* Instructions for the task *
From the first line of the data below, repeat each line exactly until you reach the line with "которого может быть боль в области"; include that line too.

* Supplied data *

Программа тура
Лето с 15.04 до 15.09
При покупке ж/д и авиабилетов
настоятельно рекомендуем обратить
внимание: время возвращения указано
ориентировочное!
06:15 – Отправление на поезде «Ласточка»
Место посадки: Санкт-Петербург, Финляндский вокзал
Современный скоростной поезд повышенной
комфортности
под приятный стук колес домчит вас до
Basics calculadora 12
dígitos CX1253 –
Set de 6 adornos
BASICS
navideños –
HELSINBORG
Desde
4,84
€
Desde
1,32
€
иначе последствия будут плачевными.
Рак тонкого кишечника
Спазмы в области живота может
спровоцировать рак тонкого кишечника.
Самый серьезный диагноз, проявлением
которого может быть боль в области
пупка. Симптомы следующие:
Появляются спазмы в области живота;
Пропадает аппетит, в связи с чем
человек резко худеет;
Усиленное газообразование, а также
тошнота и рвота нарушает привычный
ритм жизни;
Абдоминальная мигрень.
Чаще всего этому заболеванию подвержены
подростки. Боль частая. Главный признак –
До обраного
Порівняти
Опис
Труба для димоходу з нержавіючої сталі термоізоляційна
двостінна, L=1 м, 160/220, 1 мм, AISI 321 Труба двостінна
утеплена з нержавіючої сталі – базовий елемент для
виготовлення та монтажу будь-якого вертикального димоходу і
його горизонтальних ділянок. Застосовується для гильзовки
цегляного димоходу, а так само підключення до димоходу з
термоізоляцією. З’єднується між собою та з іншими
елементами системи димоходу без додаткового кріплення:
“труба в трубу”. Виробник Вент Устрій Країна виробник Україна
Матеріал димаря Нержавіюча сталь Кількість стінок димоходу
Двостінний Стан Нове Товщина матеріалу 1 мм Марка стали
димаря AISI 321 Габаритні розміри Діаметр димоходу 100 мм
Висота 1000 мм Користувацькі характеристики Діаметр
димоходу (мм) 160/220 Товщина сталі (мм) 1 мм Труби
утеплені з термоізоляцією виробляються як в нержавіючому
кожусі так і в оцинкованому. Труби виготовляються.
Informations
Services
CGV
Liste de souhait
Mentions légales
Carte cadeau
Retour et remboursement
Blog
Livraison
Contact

* Response for this exercise *
Программа тура
Лето с 15.04 до 15.09
При покупке ж/д и авиабилетов
настоятельно рекомендуем обратить
внимание: время возвращения указано
ориентировочное!
06:15 – Отправление на поезде «Ласточка»
Место посадки: Санкт-Петербург, Финляндский вокзал
Современный скоростной поезд повышенной
комфортности
под приятный стук колес домчит вас до
Basics calculadora 12
dígitos CX1253 –
Set de 6 adornos
BASICS
navideños –
HELSINBORG
Desde
4,84
€
Desde
1,32
€
иначе последствия будут плачевными.
Рак тонкого кишечника
Спазмы в области живота может
спровоцировать рак тонкого кишечника.
Самый серьезный диагноз, проявлением
которого может быть боль в области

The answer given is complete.